Practices in both Tracks 1 and 2 also need to meet certain technology requirements in order to report on required electronic clinical quality measures (eCQMs) under the program:

  • Practices will need to adopt health IT certified to the (c)(1) – (c)(3) certification criteria for all of the electronic clinical quality measures in the CPC+ measure set. As with the overall CEHRT requirements, practices should follow the requirements and timeline of the EHR Incentive Program (i.e., practices can use either 2015 Edition or 2014 Edition technology in 2017, but must use only 2015 Edition technology starting in 2018).
  • Practices must be able to filter their electronic clinical quality measure data by practice site location and TIN/NPI beginning in 2017. Beginning in 2018, practices will demonstrate their ability to conduct this filtering by adopting 2105 Edition health IT certified to the criterion found at 45 CFR 170.315(c)(4).
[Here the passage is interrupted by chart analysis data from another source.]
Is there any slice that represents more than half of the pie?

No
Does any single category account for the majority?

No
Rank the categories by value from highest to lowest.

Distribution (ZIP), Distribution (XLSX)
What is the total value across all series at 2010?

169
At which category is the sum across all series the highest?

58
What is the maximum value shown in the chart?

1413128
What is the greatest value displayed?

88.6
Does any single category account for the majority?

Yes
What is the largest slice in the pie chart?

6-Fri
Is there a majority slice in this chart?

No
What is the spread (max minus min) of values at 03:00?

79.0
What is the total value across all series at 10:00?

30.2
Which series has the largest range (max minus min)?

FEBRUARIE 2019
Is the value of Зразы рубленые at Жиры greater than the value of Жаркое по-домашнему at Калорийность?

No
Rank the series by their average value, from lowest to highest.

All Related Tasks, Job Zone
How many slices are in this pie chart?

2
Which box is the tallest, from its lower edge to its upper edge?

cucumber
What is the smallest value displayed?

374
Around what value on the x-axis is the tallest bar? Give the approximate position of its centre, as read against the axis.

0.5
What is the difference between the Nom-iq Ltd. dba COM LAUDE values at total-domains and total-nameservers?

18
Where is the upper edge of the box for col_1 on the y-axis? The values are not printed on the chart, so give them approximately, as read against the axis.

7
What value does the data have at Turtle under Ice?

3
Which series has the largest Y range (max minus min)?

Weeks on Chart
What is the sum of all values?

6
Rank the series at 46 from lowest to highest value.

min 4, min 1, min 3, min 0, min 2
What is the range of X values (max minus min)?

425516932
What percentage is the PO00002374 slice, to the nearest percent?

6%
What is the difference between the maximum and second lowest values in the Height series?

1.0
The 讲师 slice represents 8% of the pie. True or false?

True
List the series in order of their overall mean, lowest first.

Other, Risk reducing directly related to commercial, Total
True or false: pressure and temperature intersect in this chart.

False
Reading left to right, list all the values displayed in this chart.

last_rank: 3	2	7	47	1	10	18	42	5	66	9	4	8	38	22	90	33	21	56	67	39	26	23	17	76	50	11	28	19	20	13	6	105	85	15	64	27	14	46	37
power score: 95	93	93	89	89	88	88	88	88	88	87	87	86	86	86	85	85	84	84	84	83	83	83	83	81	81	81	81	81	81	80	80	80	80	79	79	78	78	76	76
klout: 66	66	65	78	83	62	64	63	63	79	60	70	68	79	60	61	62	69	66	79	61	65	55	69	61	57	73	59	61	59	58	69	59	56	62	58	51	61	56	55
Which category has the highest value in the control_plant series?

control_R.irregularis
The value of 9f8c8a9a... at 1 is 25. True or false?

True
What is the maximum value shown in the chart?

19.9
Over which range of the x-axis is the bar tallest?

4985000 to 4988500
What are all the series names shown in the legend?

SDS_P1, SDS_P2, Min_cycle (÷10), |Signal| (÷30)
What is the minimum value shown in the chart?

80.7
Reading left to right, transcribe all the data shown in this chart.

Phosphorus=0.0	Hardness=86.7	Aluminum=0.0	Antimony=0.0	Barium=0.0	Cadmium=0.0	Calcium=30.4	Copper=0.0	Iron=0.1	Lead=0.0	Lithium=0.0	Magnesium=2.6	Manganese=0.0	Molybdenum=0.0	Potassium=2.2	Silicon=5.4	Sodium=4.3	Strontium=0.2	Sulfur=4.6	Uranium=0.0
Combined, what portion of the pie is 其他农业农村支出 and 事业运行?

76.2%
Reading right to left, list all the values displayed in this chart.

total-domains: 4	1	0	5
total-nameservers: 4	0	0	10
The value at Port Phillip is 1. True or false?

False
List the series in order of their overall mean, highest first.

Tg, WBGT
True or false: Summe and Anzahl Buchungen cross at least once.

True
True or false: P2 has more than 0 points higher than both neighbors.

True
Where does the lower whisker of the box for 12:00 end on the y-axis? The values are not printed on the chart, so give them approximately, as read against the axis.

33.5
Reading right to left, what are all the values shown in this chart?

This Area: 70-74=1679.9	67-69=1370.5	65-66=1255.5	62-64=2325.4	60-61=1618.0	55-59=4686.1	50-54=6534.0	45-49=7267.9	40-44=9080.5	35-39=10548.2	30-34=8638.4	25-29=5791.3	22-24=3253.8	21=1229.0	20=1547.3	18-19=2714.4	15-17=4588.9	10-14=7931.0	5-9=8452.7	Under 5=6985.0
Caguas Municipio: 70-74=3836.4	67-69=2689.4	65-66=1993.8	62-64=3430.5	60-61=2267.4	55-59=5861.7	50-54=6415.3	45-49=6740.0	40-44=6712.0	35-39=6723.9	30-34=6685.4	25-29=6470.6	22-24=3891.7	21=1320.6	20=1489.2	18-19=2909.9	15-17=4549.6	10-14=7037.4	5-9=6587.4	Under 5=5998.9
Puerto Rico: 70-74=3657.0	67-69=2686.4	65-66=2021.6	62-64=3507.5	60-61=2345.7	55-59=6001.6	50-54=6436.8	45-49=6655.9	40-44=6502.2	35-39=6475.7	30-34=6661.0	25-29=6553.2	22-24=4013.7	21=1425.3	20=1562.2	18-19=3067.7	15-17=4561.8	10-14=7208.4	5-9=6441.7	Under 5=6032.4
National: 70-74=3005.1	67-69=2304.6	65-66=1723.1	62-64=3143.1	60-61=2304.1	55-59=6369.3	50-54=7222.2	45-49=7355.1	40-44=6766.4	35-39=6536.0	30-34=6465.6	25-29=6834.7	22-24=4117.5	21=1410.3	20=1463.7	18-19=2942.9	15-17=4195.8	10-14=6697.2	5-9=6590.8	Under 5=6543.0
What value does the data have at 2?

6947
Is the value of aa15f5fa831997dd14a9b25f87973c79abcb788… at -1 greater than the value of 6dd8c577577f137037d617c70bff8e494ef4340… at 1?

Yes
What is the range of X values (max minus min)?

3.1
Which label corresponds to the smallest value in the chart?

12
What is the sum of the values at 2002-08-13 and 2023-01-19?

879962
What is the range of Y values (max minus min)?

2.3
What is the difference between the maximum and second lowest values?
To support specific Track 2 enhanced health IT functions, Track 2 practices will also be expected to meet two additional certified technology requirements:

  • Adopt health IT certified to the 2015 Edition “Care Plan” criterion found at 45 CFR 170.315(b)(9) by January 1, 2019 (the beginning of performance year (PY) 3 of CPC+).
  • Adopt health IT certified to the 2015 Edition “Social, Behavioral, and Psychosocial Data” criterion found at 45 CFR 170.315(a)(15) by January 1, 2019 (the beginning of performance year 3 of CPC+).